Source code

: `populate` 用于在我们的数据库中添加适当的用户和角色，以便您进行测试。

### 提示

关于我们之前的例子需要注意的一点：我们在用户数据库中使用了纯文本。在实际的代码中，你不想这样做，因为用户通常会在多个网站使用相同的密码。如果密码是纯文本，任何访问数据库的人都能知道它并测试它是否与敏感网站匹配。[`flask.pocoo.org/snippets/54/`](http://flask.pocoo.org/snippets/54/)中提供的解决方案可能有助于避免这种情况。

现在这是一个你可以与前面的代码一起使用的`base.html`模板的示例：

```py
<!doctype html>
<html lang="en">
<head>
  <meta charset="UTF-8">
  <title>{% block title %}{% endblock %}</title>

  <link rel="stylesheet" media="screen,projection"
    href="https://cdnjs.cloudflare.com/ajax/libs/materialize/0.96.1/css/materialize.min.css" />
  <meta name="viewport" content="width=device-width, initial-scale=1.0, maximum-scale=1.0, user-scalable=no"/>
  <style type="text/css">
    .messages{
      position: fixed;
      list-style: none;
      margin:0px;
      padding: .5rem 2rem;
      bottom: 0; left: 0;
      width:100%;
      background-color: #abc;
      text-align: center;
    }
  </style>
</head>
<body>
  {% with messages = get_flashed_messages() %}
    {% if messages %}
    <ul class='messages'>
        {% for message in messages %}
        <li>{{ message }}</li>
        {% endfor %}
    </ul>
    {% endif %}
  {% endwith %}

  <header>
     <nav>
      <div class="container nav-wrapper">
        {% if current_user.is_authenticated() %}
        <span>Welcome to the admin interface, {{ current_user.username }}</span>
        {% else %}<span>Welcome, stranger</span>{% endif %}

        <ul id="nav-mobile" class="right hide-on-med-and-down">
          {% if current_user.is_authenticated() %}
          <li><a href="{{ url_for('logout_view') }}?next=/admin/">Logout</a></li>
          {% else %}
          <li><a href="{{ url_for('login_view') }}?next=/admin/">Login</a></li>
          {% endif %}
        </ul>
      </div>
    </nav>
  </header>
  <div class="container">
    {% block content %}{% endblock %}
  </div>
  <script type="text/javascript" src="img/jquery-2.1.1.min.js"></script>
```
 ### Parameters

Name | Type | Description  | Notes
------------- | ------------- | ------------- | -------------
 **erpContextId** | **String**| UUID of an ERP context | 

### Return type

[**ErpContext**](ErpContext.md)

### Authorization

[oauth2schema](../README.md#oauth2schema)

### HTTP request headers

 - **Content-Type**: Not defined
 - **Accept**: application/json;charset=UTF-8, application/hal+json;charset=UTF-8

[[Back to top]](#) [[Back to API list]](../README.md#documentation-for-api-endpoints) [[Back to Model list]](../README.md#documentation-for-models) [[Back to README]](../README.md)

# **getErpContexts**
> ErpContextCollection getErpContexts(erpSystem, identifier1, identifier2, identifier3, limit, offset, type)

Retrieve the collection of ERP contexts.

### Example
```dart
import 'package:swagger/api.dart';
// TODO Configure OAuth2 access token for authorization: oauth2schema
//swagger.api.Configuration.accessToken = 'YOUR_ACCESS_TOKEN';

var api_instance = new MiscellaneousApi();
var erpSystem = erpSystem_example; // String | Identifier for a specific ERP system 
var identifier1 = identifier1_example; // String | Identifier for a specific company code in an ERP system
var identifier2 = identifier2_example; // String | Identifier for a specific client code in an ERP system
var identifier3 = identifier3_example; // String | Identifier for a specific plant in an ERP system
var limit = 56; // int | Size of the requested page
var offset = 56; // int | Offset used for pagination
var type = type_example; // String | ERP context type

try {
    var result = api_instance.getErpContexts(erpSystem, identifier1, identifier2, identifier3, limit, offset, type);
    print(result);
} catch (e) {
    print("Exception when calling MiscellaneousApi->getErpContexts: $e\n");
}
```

* * * * * * * * *

Prompt
Reproduce only the lines running from the one with "### Return type" through the final line of the listing above, both ends included.

Answer for the task
### Return type

[**ErpContext**](ErpContext.md)

### Authorization

[oauth2schema](../README.md#oauth2schema)

### HTTP request headers

 - **Content-Type**: Not defined
 - **Accept**: application/json;charset=UTF-8, application/hal+json;charset=UTF-8

[[Back to top]](#) [[Back to API list]](../README.md#documentation-for-api-endpoints) [[Back to Model list]](../README.md#documentation-for-models) [[Back to README]](../README.md)

# **getErpContexts**
> ErpContextCollection getErpContexts(erpSystem, identifier1, identifier2, identifier3, limit, offset, type)

Retrieve the collection of ERP contexts.

### Example
```dart
import 'package:swagger/api.dart';
// TODO Configure OAuth2 access token for authorization: oauth2schema
//swagger.api.Configuration.accessToken = 'YOUR_ACCESS_TOKEN';

var api_instance = new MiscellaneousApi();
var erpSystem = erpSystem_example; // String | Identifier for a specific ERP system 
var identifier1 = identifier1_example; // String | Identifier for a specific company code in an ERP system
var identifier2 = identifier2_example; // String | Identifier for a specific client code in an ERP system
var identifier3 = identifier3_example; // String | Identifier for a specific plant in an ERP system
var limit = 56; // int | Size of the requested page
var offset = 56; // int | Offset used for pagination
var type = type_example; // String | ERP context type

try {
    var result = api_instance.getErpContexts(erpSystem, identifier1, identifier2, identifier3, limit, offset, type);
    print(result);
} catch (e) {
    print("Exception when calling MiscellaneousApi->getErpContexts: $e\n");
}
```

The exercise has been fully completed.